Six Rights of Medication Administration
Standard verification steps for safe medication administration
Definition
The Six Rights (sometimes extended to Ten) are standardized verification steps nurses must complete before administering any medication. They are a cornerstone of medication safety.
The Six Rights
- Right Patient: Verify using two identifiers (name, date of birth, medical record number). Do NOT use room number.
- Right Medication: Check the label three times (when retrieving, when preparing, at bedside). Verify against the MAR.
- Right Dose: Calculate carefully. Double-check high-alert medications (insulin, heparin, opioids).
- Right Route: Verify oral, IV, IM, SubQ, topical, etc. Never substitute routes without order.
- Right Time: Administer within facility window (typically 30 minutes before or after scheduled time). For time-critical meds (antibiotics, anticoagulants), stricter.
- Right Documentation: Record immediately after administration, not before. Include dose, route, time, site, and patient response.
Additional Rights (Ten Rights)
- Right Reason: Understand why the medication is ordered.
- Right Response: Evaluate therapeutic effect.
- Right to Refuse: Respect patient's informed refusal; notify provider.

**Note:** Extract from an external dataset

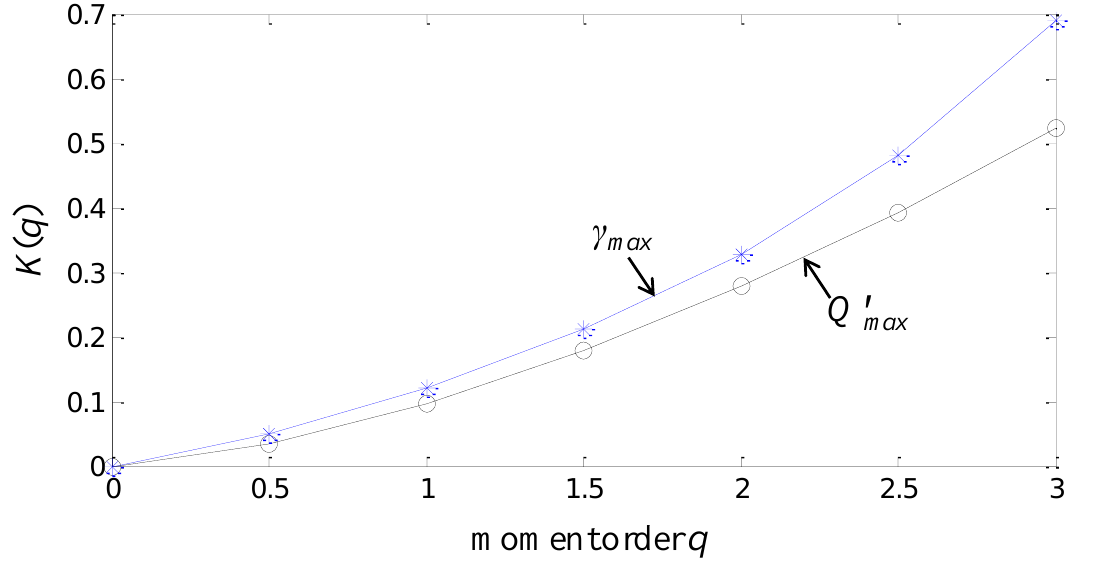
Figure 5. Empirical moment scaling functions K ( q ) for the standardized discharge maxima Q (cid:48) max = Q max / A (circles), and the amplification factor γ max = Q max / E [ Q ] (stars).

- Right Education: Teach the patient about the medication.
High-Alert Medications
Require two-nurse verification: insulin, heparin/anticoagulants, opioids (PCA), chemotherapy, concentrated electrolytes (KCl, NaCl hypertonic).
NCLEX Relevance
Medication errors are a top nursing liability topic. The Six Rights appear in multiple client needs categories, especially Safety and Pharmacology.